Understanding Enterprise Single Sign-On

To understand Enterprise Single Sign-On (SSO), it is useful to look at the three types of Single Sign-On services available today: Windows integrated, extranet, and intranet. These are described in the following sections, with Enterprise Single Sign-On falling into the third category.

These services enable you to connect to multiple applications within your network that use a common authentication mechanism. These services request and verify your credentials after you log into the network, and use your credentials to determine the actions that you can perform based on your user rights. For example, if applications integrate using Kerberos, after the system authenticates your user credentials, you can access any resource in the network that is integrated with Kerberos.

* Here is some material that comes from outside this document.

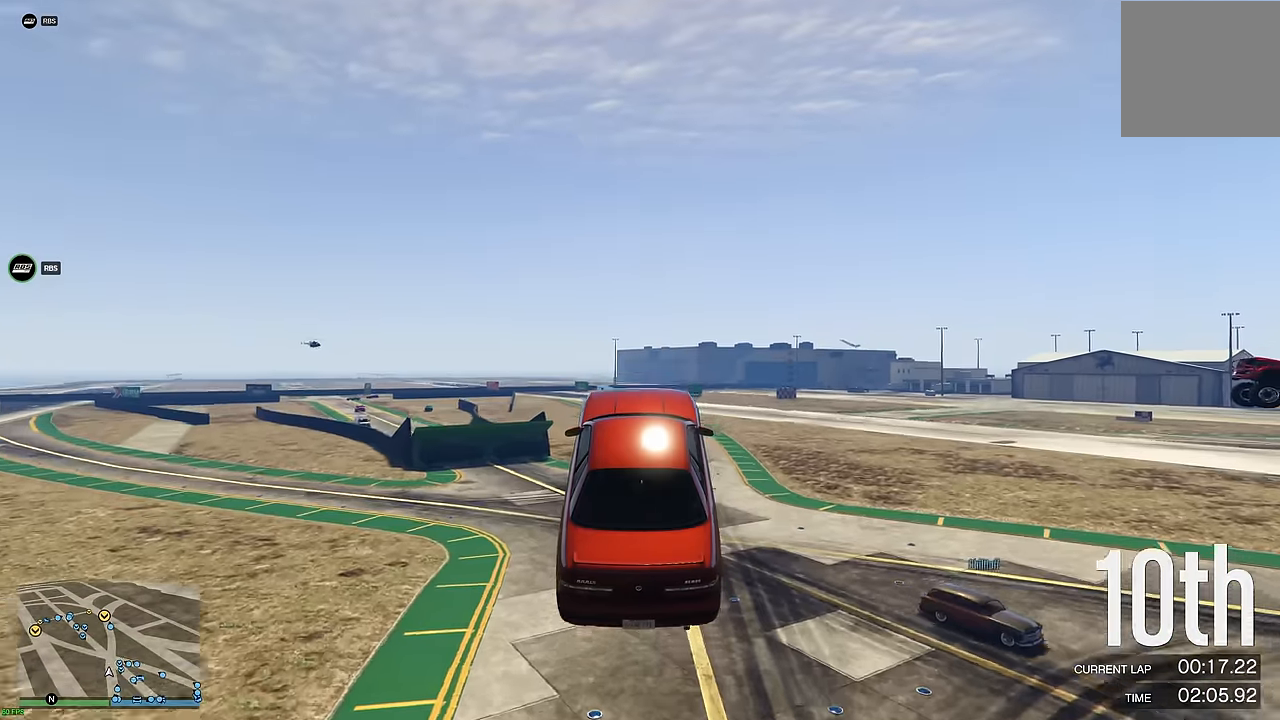
{"buttons": ["R2"], "left_stick": "center", "right_stick": "center", "events": []}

These services enable you to access resources over the Internet by using a single set of user credentials. The user provides a set of credentials to log on to different Web sites that belong to different organizations. An example of this type of Single Sign-On is the Microsoft Passport Network for consumer-based applications. For federated scenarios, Active Directory Federation Services enables Web SSO.

These services enable you to integrate multiple heterogeneous applications and systems in the enterprise environment. These applications and systems might not use common authentication. Each application has its own user directory store. For example, in an organization, Windows uses Active Directory directory service to authenticate users, and mainframes use IBM's Resource Access Control Facility (RACF) to authenticate the same users. Within the enterprise, middleware applications integrate the front-end and back-end applications. Enterprise Single Sign-On enables users in the enterprise to connect to both the front end and back end while using only one set of credentials. It enables both Windows Initiated Single Sign-On (in which the initial request is made from the Windows domain environment) and Host Initiated Single Sign-On (in which the initial request is made from a non-Windows domain environment) to access a resource in the Windows domain.

In addition, Password Synchronization simplifies administration of the SSO database, and keeps passwords in sync across user directories. You can do this by using password synchronization adapters, which you can configure and manage using the Password Synchronization tools.

Enterprise Single Sign-On provides services to store and transmit encrypted user credentials across local and network boundaries, including domain boundaries. SSO stores the credentials in the Credential database. Because SSO provides a generic single sign-on solution, middleware applications and custom adapters can take advantage of SSO to securely store and transmit user credentials across the environment. End users do not have to remember different credentials for different applications.

SSO System Components

The Single Sign-On system consists of a Credential database, a master secret server, and one or more Single Sign-On servers.

The SSO system contains affiliate applications that an administrator defines. An affiliate application is a logical entity that represents a system or sub-system such as a host, back-end system, or line-of-business application to which you are connecting using Enterprise Single Sign-On. Each affiliate application has multiple user mappings; for example, it has the mappings between the credentials for a user in Active Directory and their corresponding RACF credentials.

The Credential database is the SQL Server database that stores the information about the affiliate applications, as well as all the encrypted user credentials to all the affiliate applications.

The master secret server is the Enterprise Single Sign-On server that stores the master secret. All other Single Sign-On servers in the system obtain the master secret from the master secret server.

The SSO system also contains one or more SSO servers. These servers do the mapping between the Windows and back-end credentials and look up the credentials in the Credential database. Administrators use them to maintain the SSO system.

You can have only one master secret server and only one Credential database in your SSO system. The Credential database can be remote to the master secret server.

Enterprise Single Sign-On has limited functionality in a workgroup environment, supporting only config store scenarios. A domain environment is required for Single Sign-On scenarios, Password Sync scenarios, and ESSO Management Agent scenarios with MIIS.